LOREN: “We did indeed. Post your party message in
as many
personal ad places as you can. Be specific on how many couples you want
to attend. Ask for an E-mail so you can send more information. Your
response is where you lay out the rules, the date and time of the event
and any theme you might have in mind. This is where you request an RSVP
and a MUST phone call (give your phone number in an E-mail only) NOT in
the ad you place. If fifteen couples respond and you can handle only
ten – let it go; you’ll only get about five couples
to actually call you to get directions and two of those won’t
make it. That’s how it is, people go on and on about being
swingers, but when you get to the bottom line, they’re full
of beans!”
TANNER: "We’re being up front here because
we’ve
'been there, done that'. We don’t mean to put a wet blanket
over your swing-party, just understand what you hope to undertake. As
Loren suggested, themes work, we know that first hand."
LOREN: “Holiday themes are obvious, make costumes
optional
(some people won’t go to the trouble). For a non-holiday bash
come up with something kinky and plan on decorating to reflect the
theme.”
TANNER: "Sweetheart, we have to wrap."
LOREN: “I suggest a month of posting ads before the
event.
Post to as many personal ad sites as you can. We know Sexy ADS works.
We hosted a fantastic swinger’s-party last October with a
Halloween theme.
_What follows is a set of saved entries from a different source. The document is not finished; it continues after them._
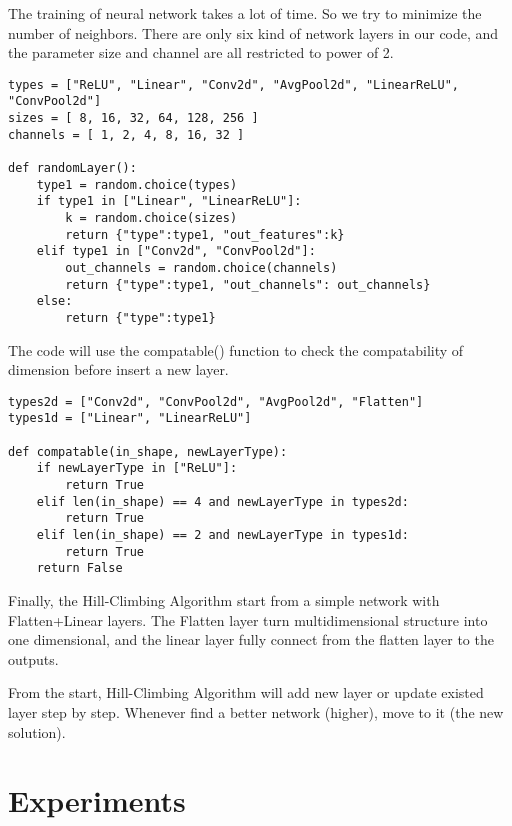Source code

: \documentclass{article}
\begin{document}
The training of neural network takes a lot of time. So we try to minimize the number of neighbors. There are only six kind of network layers in our code, and the parameter size and channel are all restricted to power of 2.

\begin{minipage}{\linewidth}
\begin{lstlisting}
types = ["ReLU", "Linear", "Conv2d", "AvgPool2d", "LinearReLU", "ConvPool2d"]
sizes = [ 8, 16, 32, 64, 128, 256 ]
channels = [ 1, 2, 4, 8, 16, 32 ]

def randomLayer():
    type1 = random.choice(types)
    if type1 in ["Linear", "LinearReLU"]:
        k = random.choice(sizes)
        return {"type":type1, "out_features":k}
    elif type1 in ["Conv2d", "ConvPool2d"]:
        out_channels = random.choice(channels)
        return {"type":type1, "out_channels": out_channels}
    else:                                    
        return {"type":type1}
\end{lstlisting}
\end{minipage}

The code will use the compatable() function to check the compatability of dimension before insert a new layer.

\begin{minipage}{\linewidth}
\begin{lstlisting}
types2d = ["Conv2d", "ConvPool2d", "AvgPool2d", "Flatten"]
types1d = ["Linear", "LinearReLU"]

def compatable(in_shape, newLayerType):
    if newLayerType in ["ReLU"]:
        return True
    elif len(in_shape) == 4 and newLayerType in types2d:
        return True
    elif len(in_shape) == 2 and newLayerType in types1d:
        return True
    return False
\end{lstlisting}
\end{minipage}

Finally, the Hill-Climbing Algorithm start from a simple network with Flatten+Linear layers. The Flatten layer turn multidimensional structure into one dimensional, and the linear layer fully connect from the flatten layer to the outputs. 

From the start, Hill-Climbing Algorithm will add new layer or update existed layer step by step. Whenever find a better network (higher), move to it (the new solution). 


\section{Experiments}
\end{document}
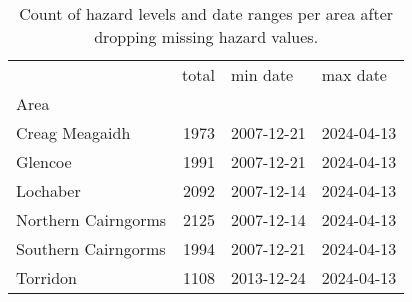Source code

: \begin{table}[h]
\caption{Count of hazard levels and date ranges per area after dropping missing hazard values.}
\label{tbl:sais_area_breakdown}
\begin{tabular}{lrll}
\toprule
 & total & min date & max date \\
Area &  &  &  \\
\midrule
Creag Meagaidh & 1973 & 2007-12-21 & 2024-04-13 \\
Glencoe & 1991 & 2007-12-21 & 2024-04-13 \\
Lochaber & 2092 & 2007-12-14 & 2024-04-13 \\
Northern Cairngorms & 2125 & 2007-12-14 & 2024-04-13 \\
Southern Cairngorms & 1994 & 2007-12-21 & 2024-04-13 \\
Torridon & 1108 & 2013-12-24 & 2024-04-13 \\
\bottomrule
\end{tabular}
\end{table}
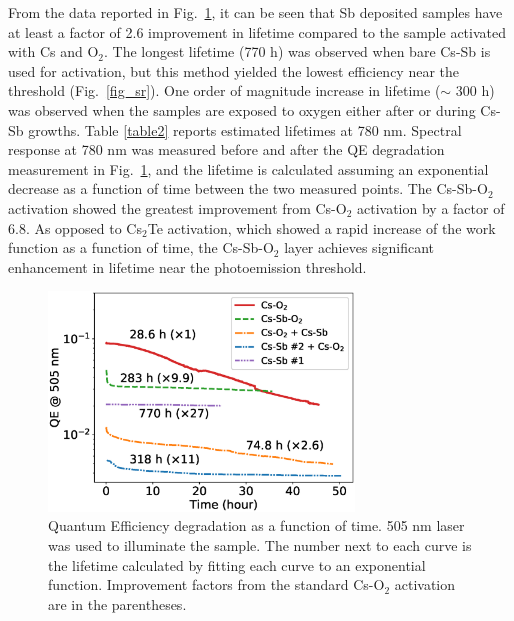 From the data reported in Fig.~\ref{fig_lifetime}, it can be seen that Sb deposited samples have at least a factor of 2.6 improvement in lifetime compared to the sample activated with Cs and O$_2$. The longest lifetime (770 h) was observed when bare Cs-Sb is used for activation, but this method yielded the lowest efficiency near the threshold (Fig.~\ref{fig_sr}).
One order of magnitude increase in lifetime ($\sim$ 300 h) was observed when the samples are exposed to oxygen either after or during Cs-Sb growths.  
Table \ref{table2} reports estimated lifetimes at 780 nm.
Spectral response at 780 nm was measured before and after the QE degradation measurement in Fig.~\ref{fig_lifetime}, and the lifetime is calculated assuming an exponential decrease as a function of time between the two measured points. The Cs-Sb-O$_2$ activation showed the greatest improvement from Cs-O$_2$ activation by a factor of 6.8.
As opposed to Cs$_2$Te activation, which showed a rapid increase of the work function as a function of time,\cite{sugiyama2011_StudyElectronAffinity} the Cs-Sb-O$_2$ layer achieves significant enhancement in lifetime near the photoemission threshold.



\begin{figure}
	\centering
	\includegraphics*[width=230pt]{figs/CsSbO/lifetime.eps}
	\caption{Quantum Efficiency degradation as a function of time. 505 nm laser was used to illuminate the sample. The number next to each curve is the lifetime calculated by fitting each curve to an exponential function. Improvement factors from the standard Cs-O$_2$ activation are in the parentheses.}
	\label{fig_lifetime}
\end{figure}



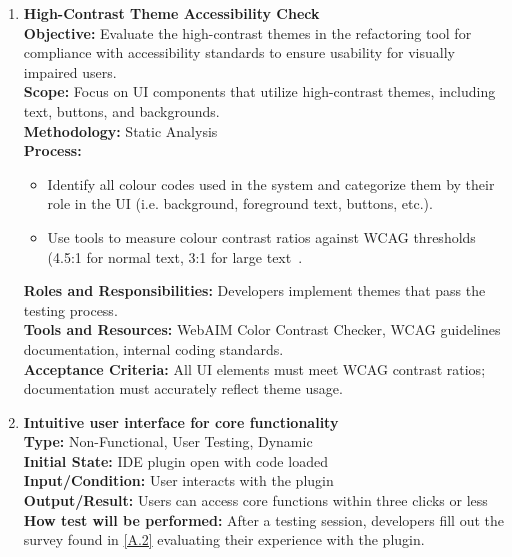 \documentclass[12pt, titlepage]{article}
\begin{document}
\begin{enumerate}[label={\bf \textcolor{Maroon}{test-UH-\arabic*}},
    wide=0pt, font=\itshape]
  \item \textbf{High-Contrast Theme Accessibility Check} \\[2mm]
    \textbf{Objective:} Evaluate the high-contrast themes in the
    refactoring tool for compliance with accessibility standards to
    ensure usability for visually impaired users. \\
    \textbf{Scope:} Focus on UI components that utilize high-contrast
    themes, including text, buttons, and backgrounds. \\
    \textbf{Methodology:} Static Analysis \\
    \textbf{Process:}
    \begin{itemize}
      \item Identify all colour codes used in the system and
        categorize them by their role in the UI (i.e. background,
        foreground text, buttons, etc.).
      \item Use tools to measure colour contrast ratios against WCAG
        thresholds (4.5:1 for normal text, 3:1 for large text~\cite{WCAG}.
      \end{itemize}
      \textbf{Roles and Responsibilities:} Developers implement
      themes that pass the testing process. \\[2mm]
      \textbf{Tools and Resources:} WebAIM Color Contrast Checker,
      WCAG guidelines documentation, internal coding standards. \\[2mm]
      \textbf{Acceptance Criteria:} All UI elements must meet WCAG
      contrast ratios; documentation must accurately reflect theme usage.

    \item \textbf{Intuitive user interface for core functionality} \\[2mm]
      \textbf{Type:} Non-Functional, User Testing, Dynamic \\
      \textbf{Initial State:} IDE plugin open with code loaded \\
      \textbf{Input/Condition:} User interacts with the plugin \\
      \textbf{Output/Result:} Users can access core functions within
      three clicks or less \\[2mm]
      \textbf{How test will be performed:} After a testing session,
      developers fill out the survey found in \ref{A.2} evaluating
      their experience with the plugin.


\end{enumerate}
\end{document}
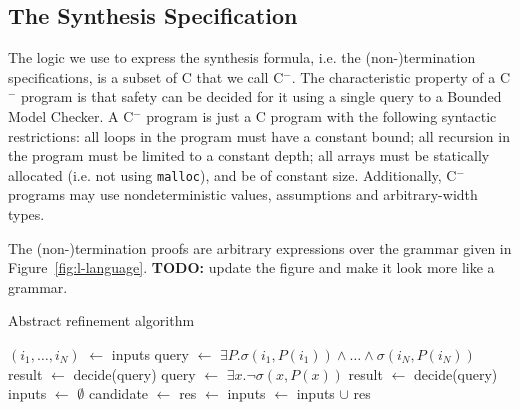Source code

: \documentclass[preprint]{sigplanconf}
\theoremstyle{definition}
\newcommand{\todo}[1]{{\bf TODO:} #1}
\newcommand{\newC}{C$^-$\xspace}
\newcommand*\Let[2]{\State #1 $\gets$ #2}
\begin{document}
\subsection{The Synthesis Specification}
The logic we use to express the synthesis formula, i.e. the (non-)termination specifications, %
is a subset of C that we call \newC.  
The characteristic property of a \newC  program is that safety can be decided for
it using a single query to a Bounded Model Checker.  A \newC program is
just a C program with the following syntactic restrictions:
 all loops in the program must have a constant bound;
 all recursion in the program must be limited to a constant depth;
 all arrays must be statically allocated (i.e. not using \texttt{malloc}),
 and be of constant size.
Additionally, \newC programs may use nondeterministic values, assumptions
and arbitrary-width types.

The (non-)termination proofs are arbitrary expressions over the grammar given in Figure~\ref{fig:l-language}.  
\todo{update the figure and make it look more like a grammar.}


\begin{algorithm*}
 \caption{Abstract refinement algorithm
 \label{alg:cegis}}
 \vspace{-1.5em}
 \begin{multicols}{2}
 \begin{algorithmic}[1]
 \Statex
{}
  \Let{$(i_1, \ldots, i_N)$}{inputs}
  \Let{query}{$\exists P . \sigma(i_1, P(i_1)) \land \ldots \land \sigma(i_N, P(i_N))$}
  \Let{result}{decide(query)}
    \State {}
  \Else
    \State {}
  \EndIf
\EndFunction
\Statex
{}
  \Let{query}{$\exists x . \lnot \sigma(x, P(x))$}
  \Let{result}{decide(query)}
    \State {}
  \Else
    \State {}
  \EndIf
\EndFunction
\columnbreak
\Statex
{}
  \Let{inputs}{$\emptyset$}
  \Loop
    \Let{candidate}{}
      \State {}
    \EndIf
    \Let{res}{}
      \State {}
    \Else
      \Let{inputs}{inputs $\cup$ res}
    \EndIf
  \EndLoop
\EndFunction
 \end{algorithmic}
 \end{multicols}
\end{algorithm*}
\end{document}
We followed that with a Thanksgiving theme
and both were a great success.”
TANNER: "The Halloween party was a major blast. However, the
Thanksgiving theme proved to be an absolute turkey fest."
LOREN: “Funny. There’s a lot more to show
and tell
in regard to swing-parties. Plan your party with care and attention to
details.”
TANNER: "Thanks, Loren. I'm sure our readers will be much
better
prepared now that we have had this little chat."